The authors have substantially improved the use of language and update references and data listed in tables, which enhances the overall quality of the manuscript. The authors also corrected the journal of the article from Wu. L. et al.  I cited in my last review from Nat. Comm. (incorrect) into Signal transduction and targeted therapy, which I appreciate since this is the correct one. 

 

There are still some minor details like the use of acronyms, where the author introduce some of them several time throughout the manuscript, when only the first one suffices. For example, RBD is explained 7 times, one is even wrong (line 1207). The same applies for VOC, which is explained 9 times, and for VOI, which is introduced 2 times.

 

Once corrected, I think that the manuscript meets the requirements for its publication in Vaccines.

Author Response

The authors have substantially improved the use of language and update references and data listed in tables, which enhances the overall quality of the manuscript. The authors also corrected the journal of the article from Wu.
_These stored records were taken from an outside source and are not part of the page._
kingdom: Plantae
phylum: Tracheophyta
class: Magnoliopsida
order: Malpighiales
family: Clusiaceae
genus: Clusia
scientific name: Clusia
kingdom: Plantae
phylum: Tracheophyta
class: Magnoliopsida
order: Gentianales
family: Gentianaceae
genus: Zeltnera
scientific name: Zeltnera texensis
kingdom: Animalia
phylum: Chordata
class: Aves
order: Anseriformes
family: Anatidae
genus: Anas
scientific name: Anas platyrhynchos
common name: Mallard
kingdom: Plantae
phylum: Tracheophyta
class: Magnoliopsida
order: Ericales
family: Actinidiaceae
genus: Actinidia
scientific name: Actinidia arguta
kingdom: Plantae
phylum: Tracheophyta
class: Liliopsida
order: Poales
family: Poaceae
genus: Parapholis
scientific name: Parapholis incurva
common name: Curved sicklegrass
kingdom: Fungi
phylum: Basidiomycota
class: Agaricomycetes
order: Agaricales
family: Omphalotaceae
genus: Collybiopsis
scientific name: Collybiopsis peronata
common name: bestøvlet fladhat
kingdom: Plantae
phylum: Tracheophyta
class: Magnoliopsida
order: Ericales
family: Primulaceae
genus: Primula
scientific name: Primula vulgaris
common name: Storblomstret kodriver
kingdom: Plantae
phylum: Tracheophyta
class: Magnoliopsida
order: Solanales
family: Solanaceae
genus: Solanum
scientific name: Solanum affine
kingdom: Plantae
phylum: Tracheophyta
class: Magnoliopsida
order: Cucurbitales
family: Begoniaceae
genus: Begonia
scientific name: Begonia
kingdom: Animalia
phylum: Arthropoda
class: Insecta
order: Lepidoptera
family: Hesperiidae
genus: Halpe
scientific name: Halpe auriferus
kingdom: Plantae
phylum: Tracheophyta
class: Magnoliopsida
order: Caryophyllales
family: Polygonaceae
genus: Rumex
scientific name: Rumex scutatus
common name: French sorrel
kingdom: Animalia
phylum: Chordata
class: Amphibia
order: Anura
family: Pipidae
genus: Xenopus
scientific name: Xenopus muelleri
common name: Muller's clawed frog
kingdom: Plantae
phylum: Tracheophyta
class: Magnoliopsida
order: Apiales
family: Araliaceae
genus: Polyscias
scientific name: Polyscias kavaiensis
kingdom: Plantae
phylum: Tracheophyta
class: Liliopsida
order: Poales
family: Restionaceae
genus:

L. et al.  I cited in my last review from Nat. Comm. (incorrect) into Signal transduction and targeted therapy, which I appreciate since this is the correct one. 

 

There are still some minor details like the use of acronyms, where the author introduce some of them several time throughout the manuscript, when only the first one suffices. For example, RBD is explained 7 times, one is even wrong (line 1207). The same applies for VOC, which is explained 9 times, and for VOI, which is introduced 2 times.

 

Response: Thank you so much for your valuable comments. We have corrected the minor details in the revised version of the manuscript.